* YOUR TASK *
Say how many of the lines below hold "laws", writing the number and nothing more.

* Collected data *
------

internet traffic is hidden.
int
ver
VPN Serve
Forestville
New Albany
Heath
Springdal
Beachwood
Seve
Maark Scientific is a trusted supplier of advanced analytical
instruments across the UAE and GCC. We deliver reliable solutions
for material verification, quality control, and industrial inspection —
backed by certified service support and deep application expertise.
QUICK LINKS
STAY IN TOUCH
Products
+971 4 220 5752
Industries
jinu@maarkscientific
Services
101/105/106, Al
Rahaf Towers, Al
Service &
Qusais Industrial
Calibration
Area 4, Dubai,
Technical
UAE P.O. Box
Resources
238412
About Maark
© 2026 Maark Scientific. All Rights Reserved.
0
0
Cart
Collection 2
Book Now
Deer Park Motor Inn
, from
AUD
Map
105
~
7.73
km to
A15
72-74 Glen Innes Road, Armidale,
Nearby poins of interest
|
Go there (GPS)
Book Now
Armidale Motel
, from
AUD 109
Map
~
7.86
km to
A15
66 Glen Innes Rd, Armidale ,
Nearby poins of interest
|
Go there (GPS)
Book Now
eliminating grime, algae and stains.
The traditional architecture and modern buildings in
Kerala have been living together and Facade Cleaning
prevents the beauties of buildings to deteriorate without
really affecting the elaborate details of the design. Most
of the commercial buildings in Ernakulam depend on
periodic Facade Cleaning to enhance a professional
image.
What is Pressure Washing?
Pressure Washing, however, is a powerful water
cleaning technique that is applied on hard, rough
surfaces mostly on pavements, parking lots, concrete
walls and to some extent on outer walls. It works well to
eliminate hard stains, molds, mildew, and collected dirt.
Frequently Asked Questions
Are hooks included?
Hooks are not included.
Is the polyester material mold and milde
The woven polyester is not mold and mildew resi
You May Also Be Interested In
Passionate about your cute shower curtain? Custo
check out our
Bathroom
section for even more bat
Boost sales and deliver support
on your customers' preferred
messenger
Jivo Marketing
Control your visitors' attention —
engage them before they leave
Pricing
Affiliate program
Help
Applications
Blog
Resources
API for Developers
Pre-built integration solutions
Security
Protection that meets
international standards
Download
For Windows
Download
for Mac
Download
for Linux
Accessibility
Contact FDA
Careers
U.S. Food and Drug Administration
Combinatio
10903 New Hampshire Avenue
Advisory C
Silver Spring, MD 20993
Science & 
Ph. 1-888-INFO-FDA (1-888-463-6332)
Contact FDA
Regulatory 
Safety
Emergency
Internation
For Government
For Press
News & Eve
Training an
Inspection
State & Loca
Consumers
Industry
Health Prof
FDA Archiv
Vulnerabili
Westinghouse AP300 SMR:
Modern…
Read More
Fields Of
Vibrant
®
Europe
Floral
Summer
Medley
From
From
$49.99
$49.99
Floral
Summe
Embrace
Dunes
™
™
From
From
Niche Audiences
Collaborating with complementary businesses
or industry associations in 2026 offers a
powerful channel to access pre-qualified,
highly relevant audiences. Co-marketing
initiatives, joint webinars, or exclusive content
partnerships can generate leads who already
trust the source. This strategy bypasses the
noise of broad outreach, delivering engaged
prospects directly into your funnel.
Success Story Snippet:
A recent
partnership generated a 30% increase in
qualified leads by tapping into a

------

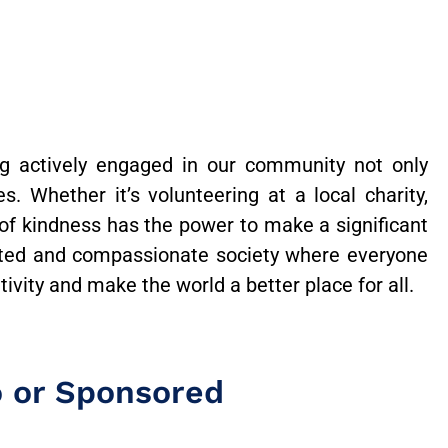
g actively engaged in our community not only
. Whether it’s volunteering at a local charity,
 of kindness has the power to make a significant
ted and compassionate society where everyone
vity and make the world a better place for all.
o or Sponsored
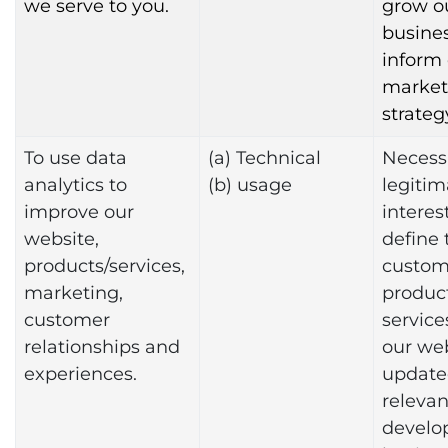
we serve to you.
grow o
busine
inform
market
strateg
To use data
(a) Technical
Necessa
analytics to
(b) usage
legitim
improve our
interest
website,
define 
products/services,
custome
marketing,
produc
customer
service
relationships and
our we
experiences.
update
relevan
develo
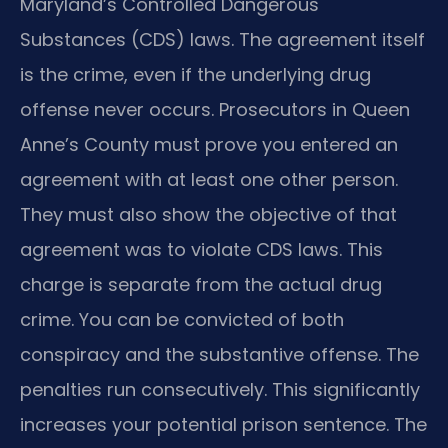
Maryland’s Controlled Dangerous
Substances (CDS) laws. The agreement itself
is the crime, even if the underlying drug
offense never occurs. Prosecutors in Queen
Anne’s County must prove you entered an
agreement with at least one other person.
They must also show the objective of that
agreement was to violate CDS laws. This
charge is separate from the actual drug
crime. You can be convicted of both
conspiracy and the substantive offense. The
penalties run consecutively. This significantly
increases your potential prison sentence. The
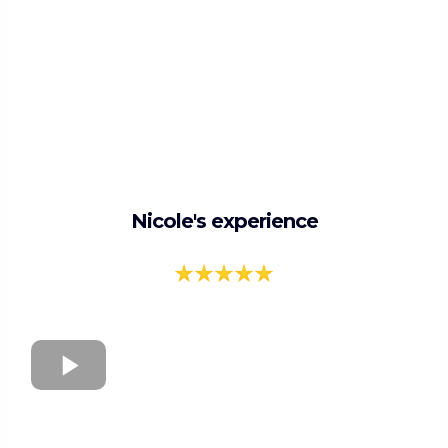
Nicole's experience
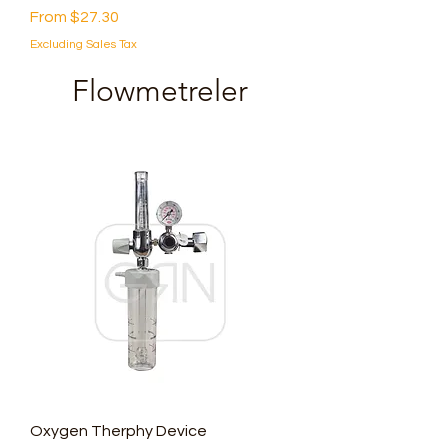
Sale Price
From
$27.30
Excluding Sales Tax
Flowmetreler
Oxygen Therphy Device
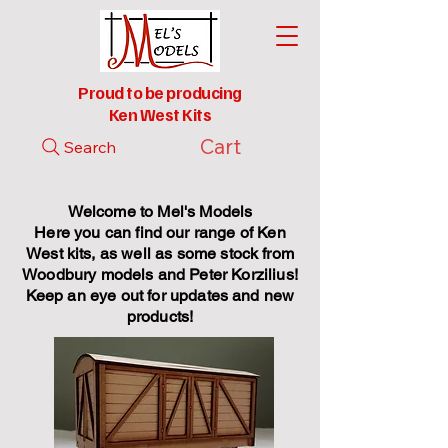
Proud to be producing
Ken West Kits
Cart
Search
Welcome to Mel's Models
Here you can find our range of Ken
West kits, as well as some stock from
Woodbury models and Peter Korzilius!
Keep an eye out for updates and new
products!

------

* YOUR SOLUTION *
2